▸ Exercise goal: Translate into Spanish this sentence from the text below about Western military action without UN approval: "What moral justification will London have to question such attacks, if this has become a modus operandi among western powers?"

▸ Extract provided:
Actions not backed by logics 

How can the self-proclaimed leaders of the “free world” forget to know and uphold the very foundation that holds the world together today? Such blood lust war ideology and thinking, fully akin to Al-Qaeda’s philosophy, can and will only bring only harm and other collateral damages. Al-Qaeda felt it had an axe to grind with the US and decided, unilaterally, to hit it in the 9/11 attacks.

The West, acting like global police and attacking sovereign states without UN resolutions to that effect, is also doing the same things against the nations they have issues with. That these attacks are often “colored in flowering democracy and human rights concern rhetoric” does not make them legal, if unsanctioned by the UN. As one British MP pointed out during the debate on Syria, what if other nations start using such tactics, unilaterally declaring some countries not meeting their mystic obligations and attacking them, without UN approvals. What moral justification will London have to question such attacks, if this has become a modus operandi among western powers?  

For those lacking in history, Putin reminded them the fate of the League of Nations that fell because of the utter disregard by members for its authority. It is disheartening to see politicians such as Obama, Cameron and others reasoning like, or even worse than, my six-year old son.

▸ Given entries:
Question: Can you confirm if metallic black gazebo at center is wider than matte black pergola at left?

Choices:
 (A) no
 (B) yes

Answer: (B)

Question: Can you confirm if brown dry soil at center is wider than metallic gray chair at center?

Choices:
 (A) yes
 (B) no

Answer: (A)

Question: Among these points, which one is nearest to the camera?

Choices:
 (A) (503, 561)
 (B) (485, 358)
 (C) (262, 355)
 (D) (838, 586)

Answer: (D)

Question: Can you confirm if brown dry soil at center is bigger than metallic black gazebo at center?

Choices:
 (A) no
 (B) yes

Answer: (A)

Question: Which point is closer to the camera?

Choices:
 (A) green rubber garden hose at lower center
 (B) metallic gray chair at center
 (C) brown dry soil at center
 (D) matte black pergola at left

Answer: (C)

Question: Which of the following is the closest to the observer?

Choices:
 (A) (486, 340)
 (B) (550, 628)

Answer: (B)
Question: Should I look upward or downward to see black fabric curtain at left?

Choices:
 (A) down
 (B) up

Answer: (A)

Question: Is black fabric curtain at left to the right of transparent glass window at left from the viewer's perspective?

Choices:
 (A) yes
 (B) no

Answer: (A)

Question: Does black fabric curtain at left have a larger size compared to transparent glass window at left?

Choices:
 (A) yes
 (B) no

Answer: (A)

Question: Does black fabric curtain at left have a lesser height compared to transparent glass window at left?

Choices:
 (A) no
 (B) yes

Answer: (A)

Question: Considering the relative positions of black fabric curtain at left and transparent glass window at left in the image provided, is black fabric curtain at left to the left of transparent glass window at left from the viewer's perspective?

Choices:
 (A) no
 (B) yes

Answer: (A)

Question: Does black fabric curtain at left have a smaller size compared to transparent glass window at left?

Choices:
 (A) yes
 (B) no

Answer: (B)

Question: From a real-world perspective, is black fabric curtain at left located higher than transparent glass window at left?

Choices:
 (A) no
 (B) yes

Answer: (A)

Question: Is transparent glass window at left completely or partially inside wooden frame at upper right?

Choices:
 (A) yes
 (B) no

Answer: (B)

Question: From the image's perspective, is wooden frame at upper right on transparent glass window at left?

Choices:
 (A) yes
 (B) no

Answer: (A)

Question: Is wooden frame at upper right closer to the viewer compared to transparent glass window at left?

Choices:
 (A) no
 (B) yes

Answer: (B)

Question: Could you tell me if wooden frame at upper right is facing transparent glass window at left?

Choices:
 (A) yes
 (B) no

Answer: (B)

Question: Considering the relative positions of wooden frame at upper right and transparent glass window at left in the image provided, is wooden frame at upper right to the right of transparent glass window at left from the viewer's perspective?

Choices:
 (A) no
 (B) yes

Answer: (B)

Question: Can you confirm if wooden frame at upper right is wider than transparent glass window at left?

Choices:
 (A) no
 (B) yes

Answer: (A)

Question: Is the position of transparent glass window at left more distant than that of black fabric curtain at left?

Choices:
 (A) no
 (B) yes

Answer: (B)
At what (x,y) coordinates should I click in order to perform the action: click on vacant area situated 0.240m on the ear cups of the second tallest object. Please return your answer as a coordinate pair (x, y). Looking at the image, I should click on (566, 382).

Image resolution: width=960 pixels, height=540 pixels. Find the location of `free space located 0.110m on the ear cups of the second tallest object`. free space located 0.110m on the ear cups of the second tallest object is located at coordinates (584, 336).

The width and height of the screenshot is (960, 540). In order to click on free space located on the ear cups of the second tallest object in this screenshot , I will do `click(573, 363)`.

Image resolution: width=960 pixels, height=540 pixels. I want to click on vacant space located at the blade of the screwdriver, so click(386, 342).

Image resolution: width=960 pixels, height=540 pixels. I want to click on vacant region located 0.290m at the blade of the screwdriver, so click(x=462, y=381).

▸ Finished task: ¿Qué justificación moral tendrá Londres para cuestionar tales ataques, si esto se ha convertido en un modus operandi entre las potencias occidentales?